The CM3leon model can also follow a range of different prompts to generate short or long captions and answer questions about an image.
For example, imagine a dog carrying a stick.
Prompt Question: What is the dog carrying?
Model Generation: Stick
Prompt: Describe the given image in very fine detail.
Model Generation: In this image, there is a dog holding a stick in its mouth. There is grass on the surface. In the background of the image, there are trees.
We empirically evaluated our instruction-tuned models on various image captioning generation and visual question answering tasks and compared them with previous state-of-the-art benchmarks. Even though CM3leon models saw significantly less text data (~3B tokens) compared to Flamingo (100B) and OpenFlamingo (40B), they match the zero-shot performance levels of OpenFlamingo on MS-COCO captioning and VQA2 question answering and even beat Flamingo by nearly 10 points on the VizWiz task.
Structure-guided image editing
Structure-guided image editing involves understanding and interpreting not only textual instructions but also structural or layout information that’s provided as input. This enables CM3leon models to create visually coherent and contextually appropriate edits to an image while adhering to the given structure or layout guidelines.

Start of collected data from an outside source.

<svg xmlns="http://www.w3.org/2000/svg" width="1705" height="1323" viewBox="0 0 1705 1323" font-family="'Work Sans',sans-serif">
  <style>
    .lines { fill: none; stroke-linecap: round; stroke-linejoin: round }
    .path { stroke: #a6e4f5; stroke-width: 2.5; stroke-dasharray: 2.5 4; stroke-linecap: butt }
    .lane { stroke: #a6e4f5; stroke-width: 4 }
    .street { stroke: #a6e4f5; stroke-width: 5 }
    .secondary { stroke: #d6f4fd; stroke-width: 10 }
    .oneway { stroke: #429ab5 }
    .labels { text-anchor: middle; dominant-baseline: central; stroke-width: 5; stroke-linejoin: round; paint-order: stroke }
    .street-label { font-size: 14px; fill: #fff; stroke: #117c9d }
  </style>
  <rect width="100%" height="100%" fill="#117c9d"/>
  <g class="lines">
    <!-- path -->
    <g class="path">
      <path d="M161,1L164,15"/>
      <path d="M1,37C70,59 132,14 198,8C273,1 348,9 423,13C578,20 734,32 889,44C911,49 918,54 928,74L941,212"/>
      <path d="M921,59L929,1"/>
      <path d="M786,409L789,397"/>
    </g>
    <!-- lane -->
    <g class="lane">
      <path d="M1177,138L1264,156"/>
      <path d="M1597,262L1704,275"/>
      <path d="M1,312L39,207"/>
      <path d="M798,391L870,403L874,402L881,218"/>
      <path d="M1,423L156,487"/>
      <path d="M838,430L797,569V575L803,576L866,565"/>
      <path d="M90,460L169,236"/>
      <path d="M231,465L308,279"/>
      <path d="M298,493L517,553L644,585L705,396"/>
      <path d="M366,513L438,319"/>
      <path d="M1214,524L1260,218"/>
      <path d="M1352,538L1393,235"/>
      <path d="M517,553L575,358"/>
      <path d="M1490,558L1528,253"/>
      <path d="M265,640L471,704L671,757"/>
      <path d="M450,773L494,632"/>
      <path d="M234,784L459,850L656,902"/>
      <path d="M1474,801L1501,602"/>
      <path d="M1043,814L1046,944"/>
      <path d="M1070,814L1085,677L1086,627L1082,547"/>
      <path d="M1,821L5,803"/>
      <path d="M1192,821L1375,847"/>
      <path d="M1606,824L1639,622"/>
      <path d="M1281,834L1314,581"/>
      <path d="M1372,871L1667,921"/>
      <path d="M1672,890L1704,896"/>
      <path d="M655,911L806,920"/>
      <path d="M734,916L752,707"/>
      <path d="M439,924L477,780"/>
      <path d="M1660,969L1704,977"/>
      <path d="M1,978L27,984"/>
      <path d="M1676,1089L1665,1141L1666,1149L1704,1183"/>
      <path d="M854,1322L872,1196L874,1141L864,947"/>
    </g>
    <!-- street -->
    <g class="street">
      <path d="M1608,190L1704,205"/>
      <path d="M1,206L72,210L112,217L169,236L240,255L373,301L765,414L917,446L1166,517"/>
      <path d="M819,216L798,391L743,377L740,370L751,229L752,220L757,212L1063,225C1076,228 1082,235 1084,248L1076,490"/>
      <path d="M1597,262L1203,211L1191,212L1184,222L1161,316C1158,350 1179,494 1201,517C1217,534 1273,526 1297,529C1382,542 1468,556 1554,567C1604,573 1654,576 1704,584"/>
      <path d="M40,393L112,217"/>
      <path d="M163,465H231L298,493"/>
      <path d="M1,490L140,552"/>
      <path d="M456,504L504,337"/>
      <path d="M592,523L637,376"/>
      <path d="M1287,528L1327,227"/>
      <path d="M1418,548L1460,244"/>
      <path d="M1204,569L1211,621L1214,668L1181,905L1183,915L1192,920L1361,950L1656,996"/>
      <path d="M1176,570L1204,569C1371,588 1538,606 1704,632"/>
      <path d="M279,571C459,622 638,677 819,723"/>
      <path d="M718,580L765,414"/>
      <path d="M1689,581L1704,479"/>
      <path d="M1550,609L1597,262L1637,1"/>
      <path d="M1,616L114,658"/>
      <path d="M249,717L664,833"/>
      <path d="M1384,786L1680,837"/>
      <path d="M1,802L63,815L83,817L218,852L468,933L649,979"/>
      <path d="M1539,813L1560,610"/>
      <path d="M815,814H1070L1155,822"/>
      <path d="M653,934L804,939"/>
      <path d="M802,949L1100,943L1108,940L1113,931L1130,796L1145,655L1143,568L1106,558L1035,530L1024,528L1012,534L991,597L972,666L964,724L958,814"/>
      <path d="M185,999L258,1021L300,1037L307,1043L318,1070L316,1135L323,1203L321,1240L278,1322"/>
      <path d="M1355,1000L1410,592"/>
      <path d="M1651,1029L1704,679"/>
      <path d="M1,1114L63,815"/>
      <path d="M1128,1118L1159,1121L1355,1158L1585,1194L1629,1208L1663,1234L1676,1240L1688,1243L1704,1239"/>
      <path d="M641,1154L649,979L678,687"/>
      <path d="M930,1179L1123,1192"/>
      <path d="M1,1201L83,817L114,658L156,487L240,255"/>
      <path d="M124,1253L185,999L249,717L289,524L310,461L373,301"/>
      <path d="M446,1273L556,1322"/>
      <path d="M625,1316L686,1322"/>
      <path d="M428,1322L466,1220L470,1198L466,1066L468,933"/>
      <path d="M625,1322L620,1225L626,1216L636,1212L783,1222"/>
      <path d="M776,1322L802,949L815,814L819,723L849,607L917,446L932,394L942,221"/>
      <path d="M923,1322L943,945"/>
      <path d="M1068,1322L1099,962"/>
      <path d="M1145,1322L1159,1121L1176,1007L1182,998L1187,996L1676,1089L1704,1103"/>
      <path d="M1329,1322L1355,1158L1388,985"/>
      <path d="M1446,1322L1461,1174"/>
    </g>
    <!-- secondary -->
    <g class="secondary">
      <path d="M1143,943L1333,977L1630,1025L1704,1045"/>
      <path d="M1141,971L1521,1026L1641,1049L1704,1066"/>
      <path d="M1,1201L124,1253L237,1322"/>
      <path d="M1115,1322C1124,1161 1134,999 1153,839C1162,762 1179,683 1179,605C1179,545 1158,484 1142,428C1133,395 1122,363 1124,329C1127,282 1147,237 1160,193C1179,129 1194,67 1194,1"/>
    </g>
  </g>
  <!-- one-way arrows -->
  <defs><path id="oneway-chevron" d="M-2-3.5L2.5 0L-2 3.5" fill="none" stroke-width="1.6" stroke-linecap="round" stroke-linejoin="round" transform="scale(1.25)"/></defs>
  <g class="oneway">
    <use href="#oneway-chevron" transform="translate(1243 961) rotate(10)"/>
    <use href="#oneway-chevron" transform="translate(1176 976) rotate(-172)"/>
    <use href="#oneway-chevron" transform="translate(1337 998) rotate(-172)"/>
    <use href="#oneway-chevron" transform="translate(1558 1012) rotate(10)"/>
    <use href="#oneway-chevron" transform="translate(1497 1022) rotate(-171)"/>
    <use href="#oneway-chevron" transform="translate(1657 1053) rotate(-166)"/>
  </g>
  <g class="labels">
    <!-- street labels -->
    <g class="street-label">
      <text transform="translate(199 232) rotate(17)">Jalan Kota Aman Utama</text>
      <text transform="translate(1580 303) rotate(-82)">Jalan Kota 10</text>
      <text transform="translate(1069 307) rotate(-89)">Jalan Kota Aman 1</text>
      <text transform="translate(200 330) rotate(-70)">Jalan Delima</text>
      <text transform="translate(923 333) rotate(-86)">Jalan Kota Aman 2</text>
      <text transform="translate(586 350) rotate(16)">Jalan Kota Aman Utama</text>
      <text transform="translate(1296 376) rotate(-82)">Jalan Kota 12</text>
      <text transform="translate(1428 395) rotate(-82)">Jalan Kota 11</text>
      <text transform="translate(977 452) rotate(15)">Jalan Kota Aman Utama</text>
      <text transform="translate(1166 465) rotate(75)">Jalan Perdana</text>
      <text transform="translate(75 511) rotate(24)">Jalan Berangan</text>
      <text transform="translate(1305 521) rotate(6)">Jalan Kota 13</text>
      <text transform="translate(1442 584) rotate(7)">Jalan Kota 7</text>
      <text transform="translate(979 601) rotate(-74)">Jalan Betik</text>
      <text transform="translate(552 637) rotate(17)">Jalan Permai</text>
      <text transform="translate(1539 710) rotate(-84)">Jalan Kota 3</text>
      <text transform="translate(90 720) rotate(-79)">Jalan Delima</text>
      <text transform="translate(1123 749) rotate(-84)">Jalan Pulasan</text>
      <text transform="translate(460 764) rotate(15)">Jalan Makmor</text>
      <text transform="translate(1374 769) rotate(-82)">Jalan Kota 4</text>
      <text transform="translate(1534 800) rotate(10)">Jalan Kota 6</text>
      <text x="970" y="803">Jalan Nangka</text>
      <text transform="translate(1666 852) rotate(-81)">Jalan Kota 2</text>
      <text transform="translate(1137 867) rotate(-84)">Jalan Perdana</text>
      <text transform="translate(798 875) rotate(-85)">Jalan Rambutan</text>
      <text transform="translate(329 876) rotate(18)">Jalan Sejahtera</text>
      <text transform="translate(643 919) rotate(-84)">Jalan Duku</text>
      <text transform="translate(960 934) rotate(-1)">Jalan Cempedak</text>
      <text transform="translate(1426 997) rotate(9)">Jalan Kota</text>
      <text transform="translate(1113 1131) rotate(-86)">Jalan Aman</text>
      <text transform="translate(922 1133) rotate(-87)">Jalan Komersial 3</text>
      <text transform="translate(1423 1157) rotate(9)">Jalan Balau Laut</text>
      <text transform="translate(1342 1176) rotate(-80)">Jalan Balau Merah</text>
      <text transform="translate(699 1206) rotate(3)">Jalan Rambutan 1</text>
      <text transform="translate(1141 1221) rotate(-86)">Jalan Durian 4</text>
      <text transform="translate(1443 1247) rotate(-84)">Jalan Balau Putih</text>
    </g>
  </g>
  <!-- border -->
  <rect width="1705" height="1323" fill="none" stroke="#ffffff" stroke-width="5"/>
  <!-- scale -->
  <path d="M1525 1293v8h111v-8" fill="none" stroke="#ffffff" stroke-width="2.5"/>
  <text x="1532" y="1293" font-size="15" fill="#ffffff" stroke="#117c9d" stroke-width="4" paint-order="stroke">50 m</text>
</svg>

Given a text description of the bounding box segmentation of the image, generate an image.
Given an image containing only the segmentation (with no text classes), generate an image. The input here denotes the image from which we extract the segmentation.
All of the generated images above show raw outputs from the CM3leon model. However, a common trick for image generation is to add a separately trained super-resolution stage to produce higher-resolution images from the original model outputs. This works very well with CM3leon too, as we show in the examples below for the text-to-image generation task.

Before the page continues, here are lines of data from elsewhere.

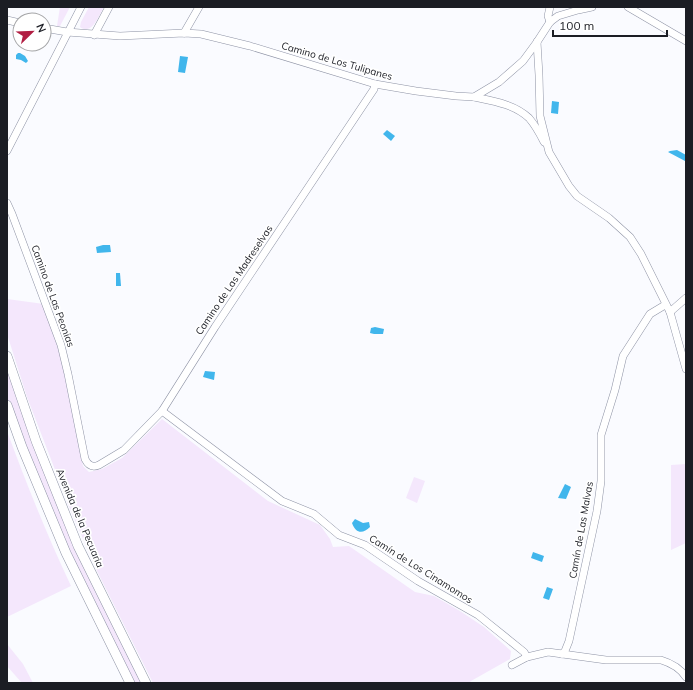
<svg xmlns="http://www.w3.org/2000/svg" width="693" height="690" font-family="Mulish,sans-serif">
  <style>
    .green { fill: #f4e7fc }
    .water { fill: #41b6ec }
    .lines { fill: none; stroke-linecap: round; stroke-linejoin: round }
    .minor-casing { stroke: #8e93a5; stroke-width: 8 }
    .tertiary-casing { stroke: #8e93a5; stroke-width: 10 }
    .minor { stroke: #fff; stroke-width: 7 }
    .tertiary { stroke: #fff; stroke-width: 9 }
    .labels { text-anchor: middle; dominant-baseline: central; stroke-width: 3.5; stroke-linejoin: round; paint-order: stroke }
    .street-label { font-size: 10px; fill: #1b1d24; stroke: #fff }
  </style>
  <rect width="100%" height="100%" fill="#fafbff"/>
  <g class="green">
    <path d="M60 7H70L60 26H57Z"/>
    <path d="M89 7H104C99 15 92 36 80 27L81 22Z"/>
    <path d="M7 299 44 304 57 342 64 370 83 466 89 472 102 469 122 458 162 419 268 501 320 525 330 539 333 547 349 546 415 592 434 596 460 611 484 627 511 651 510 659 471 681 469 683H153L97 571 67 502 71 500 67 492 64 493 27 397 7 334Z"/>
    <path d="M7 356 78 546 146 683H130L66 553 7 405Z"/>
    <path d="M7 431C26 483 47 535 71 586L7 617Z"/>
    <path d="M686 464V543L671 550V465Z"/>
    <path d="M414 477 425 481 417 503 406 498Z"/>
    <path d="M7 644 23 664 33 683H22L7 666Z"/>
  </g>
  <g class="water">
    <path d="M18 53H20L25 56 28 61 26 63 21 60 16 59V55Z"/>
    <path d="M180 56 188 57 185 73 178 72Z"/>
    <path d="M552 101 559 102 558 114 551 113Z"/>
    <path d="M387 130 395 136 391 141 383 134Z"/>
    <path d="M677 150 686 155V159L685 161 668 152 670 151Z"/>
    <path d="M103 245H110L111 252 97 253 96 247Z"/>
    <path d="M116 273H120L121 286H116Z"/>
    <path d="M375 327 384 329 383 334H374L370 333 371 328Z"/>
    <path d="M205 371 215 372 214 380 203 377Z"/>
    <path d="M565 484 571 487 566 499 558 498Z"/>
    <path d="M355 519 363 523 369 522 370 527C363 534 356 534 352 523Z"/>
    <path d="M533 552 544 556 542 562 531 558Z"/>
    <path d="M547 587 553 589 549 600 543 598Z"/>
  </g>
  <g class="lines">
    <g class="minor-casing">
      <g id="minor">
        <path d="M550 7 548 16 550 22"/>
        <path d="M628 7 686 41"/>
        <path d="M7 20 20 23"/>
        <path d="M44 28 67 32 120 36 184 33 201 34 250 46 375 84 416 91 456 96 474 97 499 82 523 61 537 42 550 22 558 16 578 10 592 7"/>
        <path d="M184 33 199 7"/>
        <path d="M94 35 109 7"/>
        <path d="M537 42 539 75 540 116 549 152 569 186 577 196 609 218 630 237 641 254 670 312 686 369"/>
        <path d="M474 97C493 101 514 104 529 118 535 125 540 134 544 142"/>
        <path d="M7 151 81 7"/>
        <path d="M7 203 12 214 61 345 68 374 85 459C88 465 92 468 99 465L124 450 162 411 215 327 374 89 375 84"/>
        <path d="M670 312 686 298"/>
        <path d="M162 411 282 501 314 514 339 535 365 545 418 581 478 615 524 652 527 657"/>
        <path d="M562 654 565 651 569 641 597 511 601 481V435L615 390 623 356 650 314 665 305"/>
        <path d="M512 665 527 657 548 652 606 660H661C671 663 680 668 686 677"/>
      </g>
    </g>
    <g class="tertiary-casing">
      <g id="tertiary">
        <path d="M7 356 36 441 78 546 146 683"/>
        <path d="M7 405 22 447 66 553 130 683"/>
      </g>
    </g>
    <use href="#minor" class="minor"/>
    <use href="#tertiary" class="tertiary"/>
  </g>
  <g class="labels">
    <g class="street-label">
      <text transform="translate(337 61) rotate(16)">Camino de Los Tulipanes</text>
      <text transform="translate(234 280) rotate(-56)">Camino de Las Madreselvas</text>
      <text transform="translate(53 296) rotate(70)">Camino de Las Peonias</text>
      <text transform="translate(80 518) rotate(67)">Avenida de la Pecuaria</text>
      <text transform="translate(581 530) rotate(-80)">Camín de Las Malvas</text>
      <text transform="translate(421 569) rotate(32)">Camín de Los Cinamomos</text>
    </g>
  </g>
  <rect width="693" height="690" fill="none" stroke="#1b1d24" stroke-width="16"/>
  <g transform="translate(32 32) rotate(67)"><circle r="19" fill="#ffffff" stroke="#a4a5a7"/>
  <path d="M0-3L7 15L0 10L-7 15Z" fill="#b11e43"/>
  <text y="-6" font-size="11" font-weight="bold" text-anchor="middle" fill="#1b1d24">N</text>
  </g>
  <path d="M553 30v6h114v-6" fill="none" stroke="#1b1d24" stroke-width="2"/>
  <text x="559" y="30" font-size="12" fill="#1b1d24" stroke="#ffffff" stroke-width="3" paint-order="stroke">100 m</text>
</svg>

Four example images for each of the prompts: (1) A steaming cup of coffee with mountains in the background. Resting during road trip. (2) Beautiful, majestic road during sunset. Aesthetic. (3) Small circular island in the middle of a lake. Forests surrounding the lake. High Contrast.

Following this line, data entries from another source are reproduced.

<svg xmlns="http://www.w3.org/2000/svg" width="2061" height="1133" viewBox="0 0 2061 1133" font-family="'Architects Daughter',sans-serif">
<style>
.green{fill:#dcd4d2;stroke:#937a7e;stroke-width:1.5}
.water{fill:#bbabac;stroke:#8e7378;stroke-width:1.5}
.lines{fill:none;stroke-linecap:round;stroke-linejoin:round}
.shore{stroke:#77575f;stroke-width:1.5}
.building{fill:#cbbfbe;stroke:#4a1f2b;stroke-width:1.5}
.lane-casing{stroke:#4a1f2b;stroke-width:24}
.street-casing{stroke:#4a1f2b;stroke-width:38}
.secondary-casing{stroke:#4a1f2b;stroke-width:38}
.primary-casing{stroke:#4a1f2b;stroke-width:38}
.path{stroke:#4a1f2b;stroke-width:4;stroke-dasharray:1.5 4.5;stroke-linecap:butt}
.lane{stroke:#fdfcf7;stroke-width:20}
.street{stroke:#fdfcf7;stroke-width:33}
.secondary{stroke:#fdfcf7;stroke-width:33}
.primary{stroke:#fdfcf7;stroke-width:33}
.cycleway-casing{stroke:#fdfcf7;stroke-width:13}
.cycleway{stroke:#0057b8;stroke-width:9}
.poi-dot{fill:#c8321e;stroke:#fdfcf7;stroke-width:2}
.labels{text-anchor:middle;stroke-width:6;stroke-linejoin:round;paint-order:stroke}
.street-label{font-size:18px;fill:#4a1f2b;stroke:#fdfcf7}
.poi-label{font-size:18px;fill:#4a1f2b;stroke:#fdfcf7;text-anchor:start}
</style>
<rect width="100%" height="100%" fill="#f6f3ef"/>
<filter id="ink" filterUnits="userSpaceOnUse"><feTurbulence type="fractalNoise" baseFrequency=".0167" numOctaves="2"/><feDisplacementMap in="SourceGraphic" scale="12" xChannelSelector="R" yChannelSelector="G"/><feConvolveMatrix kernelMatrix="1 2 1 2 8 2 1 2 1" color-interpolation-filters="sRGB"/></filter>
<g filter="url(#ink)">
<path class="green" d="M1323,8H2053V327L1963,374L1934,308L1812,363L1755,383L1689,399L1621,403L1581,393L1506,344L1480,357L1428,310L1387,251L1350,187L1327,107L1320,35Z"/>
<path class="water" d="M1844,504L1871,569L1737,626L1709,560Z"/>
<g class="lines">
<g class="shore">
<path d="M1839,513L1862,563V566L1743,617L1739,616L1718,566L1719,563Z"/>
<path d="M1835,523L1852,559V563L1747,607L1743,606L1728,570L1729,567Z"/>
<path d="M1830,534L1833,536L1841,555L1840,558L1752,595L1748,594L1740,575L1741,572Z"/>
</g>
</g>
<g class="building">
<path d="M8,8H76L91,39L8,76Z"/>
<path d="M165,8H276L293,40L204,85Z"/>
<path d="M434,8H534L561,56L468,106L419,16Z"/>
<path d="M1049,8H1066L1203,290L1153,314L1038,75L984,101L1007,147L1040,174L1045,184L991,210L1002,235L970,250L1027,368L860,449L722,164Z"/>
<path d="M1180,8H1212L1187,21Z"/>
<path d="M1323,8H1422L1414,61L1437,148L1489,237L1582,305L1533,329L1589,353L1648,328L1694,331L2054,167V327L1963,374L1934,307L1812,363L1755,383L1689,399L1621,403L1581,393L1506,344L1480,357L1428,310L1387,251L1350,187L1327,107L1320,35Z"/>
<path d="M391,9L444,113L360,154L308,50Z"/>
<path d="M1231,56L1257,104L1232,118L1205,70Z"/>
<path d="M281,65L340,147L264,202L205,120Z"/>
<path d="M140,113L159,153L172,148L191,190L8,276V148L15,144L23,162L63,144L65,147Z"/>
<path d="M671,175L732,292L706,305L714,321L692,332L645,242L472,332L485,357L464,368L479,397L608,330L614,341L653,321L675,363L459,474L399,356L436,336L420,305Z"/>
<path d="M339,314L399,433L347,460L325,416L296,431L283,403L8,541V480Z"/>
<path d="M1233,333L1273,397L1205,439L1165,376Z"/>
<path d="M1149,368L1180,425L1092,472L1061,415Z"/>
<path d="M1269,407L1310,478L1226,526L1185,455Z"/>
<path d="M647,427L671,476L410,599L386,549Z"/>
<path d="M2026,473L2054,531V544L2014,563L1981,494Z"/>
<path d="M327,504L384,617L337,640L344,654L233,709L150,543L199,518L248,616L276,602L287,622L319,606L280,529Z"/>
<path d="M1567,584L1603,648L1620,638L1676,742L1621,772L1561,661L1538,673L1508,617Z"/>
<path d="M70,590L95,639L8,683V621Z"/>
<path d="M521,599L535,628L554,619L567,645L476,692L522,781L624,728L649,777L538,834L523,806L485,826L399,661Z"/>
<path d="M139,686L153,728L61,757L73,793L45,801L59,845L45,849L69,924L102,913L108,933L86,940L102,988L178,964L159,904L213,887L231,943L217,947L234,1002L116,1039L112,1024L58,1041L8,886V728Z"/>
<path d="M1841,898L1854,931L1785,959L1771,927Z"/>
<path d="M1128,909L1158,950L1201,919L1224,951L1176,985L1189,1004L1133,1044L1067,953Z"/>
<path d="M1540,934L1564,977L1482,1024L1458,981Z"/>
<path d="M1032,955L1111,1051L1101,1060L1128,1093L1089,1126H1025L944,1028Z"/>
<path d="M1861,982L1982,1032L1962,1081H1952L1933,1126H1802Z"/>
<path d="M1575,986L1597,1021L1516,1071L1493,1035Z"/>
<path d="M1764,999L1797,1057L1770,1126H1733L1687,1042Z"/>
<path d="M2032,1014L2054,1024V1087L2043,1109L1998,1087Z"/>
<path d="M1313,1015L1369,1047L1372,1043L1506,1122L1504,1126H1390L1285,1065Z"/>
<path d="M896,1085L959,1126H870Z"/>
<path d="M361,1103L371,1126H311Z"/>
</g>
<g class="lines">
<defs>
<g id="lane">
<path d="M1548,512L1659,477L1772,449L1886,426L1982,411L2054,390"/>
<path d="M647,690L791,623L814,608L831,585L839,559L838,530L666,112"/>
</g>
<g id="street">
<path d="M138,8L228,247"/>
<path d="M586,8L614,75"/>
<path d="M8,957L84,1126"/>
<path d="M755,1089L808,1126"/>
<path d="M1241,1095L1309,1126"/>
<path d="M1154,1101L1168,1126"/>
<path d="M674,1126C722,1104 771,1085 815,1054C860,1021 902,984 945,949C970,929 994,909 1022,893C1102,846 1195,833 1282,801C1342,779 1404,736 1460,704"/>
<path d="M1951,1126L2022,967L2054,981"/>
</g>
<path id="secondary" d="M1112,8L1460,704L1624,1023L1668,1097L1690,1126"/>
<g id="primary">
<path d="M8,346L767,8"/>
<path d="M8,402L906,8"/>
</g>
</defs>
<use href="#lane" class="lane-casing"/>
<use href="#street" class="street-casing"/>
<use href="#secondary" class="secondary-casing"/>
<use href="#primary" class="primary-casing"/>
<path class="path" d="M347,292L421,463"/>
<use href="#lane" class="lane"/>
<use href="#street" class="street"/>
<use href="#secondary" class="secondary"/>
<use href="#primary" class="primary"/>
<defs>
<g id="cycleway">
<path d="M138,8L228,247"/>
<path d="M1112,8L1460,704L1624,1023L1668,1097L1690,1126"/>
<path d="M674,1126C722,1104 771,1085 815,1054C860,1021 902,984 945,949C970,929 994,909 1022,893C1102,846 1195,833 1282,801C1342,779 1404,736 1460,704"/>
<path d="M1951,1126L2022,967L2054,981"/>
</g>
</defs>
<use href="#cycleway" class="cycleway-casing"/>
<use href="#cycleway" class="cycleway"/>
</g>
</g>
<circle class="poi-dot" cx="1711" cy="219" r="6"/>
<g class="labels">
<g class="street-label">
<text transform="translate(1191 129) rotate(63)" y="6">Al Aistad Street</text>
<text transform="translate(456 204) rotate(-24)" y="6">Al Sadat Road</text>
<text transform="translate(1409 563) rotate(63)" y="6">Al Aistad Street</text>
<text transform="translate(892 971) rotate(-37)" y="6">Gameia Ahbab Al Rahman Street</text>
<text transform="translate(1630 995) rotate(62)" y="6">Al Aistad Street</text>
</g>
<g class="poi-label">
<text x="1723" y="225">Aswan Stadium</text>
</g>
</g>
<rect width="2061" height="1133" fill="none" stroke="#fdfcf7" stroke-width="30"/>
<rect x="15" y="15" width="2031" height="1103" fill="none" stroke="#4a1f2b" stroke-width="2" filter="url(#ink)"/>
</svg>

More examples for the prompts: (1) Turtle swimming underwater. Aesthetic. Fantasy. (2) Elephant swimming underwater. Aesthetic. Fantasy. (3) Flock of sheep. Aesthetic. Fantasy.
How we built CM3leon
CM3Leon's architecture uses a decoder-only transformer akin to well-established text-based models. However, what sets CM3Leon apart is its ability to input and generate both text and images. This empowers CM3Leon to successfully handle the variety of tasks we shared above.
CM3leon’s training retrieval augmented, following our recent work, greatly improving efficiency and controllability of the resulting model. Finally, as described above, we performed instruction fine-tuning on a wide range of different image and text generation tasks.
As the AI industry continues to evolve, generative models like CM3leon are becoming increasingly sophisticated. These models learn the relationship between visuals and text by training on millions of example images, but they can also reflect any biases present in the training data. While the industry is still in its early stages of understanding and addressing these challenges, we believe that transparency will be key to accelerating progress.
As such, and as described in our paper, we’ve trained CM3leon using a licensed dataset. This demonstrates that strong performance is possible with a very different data distribution from what all previous models used. By making our work transparent, we hope to encourage collaboration and innovation in the field of generative AI. We believe that by working together, we can create models that are not only more accurate, but also more fair and equitable for everyone.
Paving the way for multimodal language models
With the goal of creating high-quality generative models, we believe CM3leon’s strong performance across a variety of tasks is a step toward higher-fidelity image generation and understanding. Models like CM3leon could ultimately help boost creativity and better applications in the metaverse. We look forward to exploring the boundaries of multimodal language models and releasing more models in the future.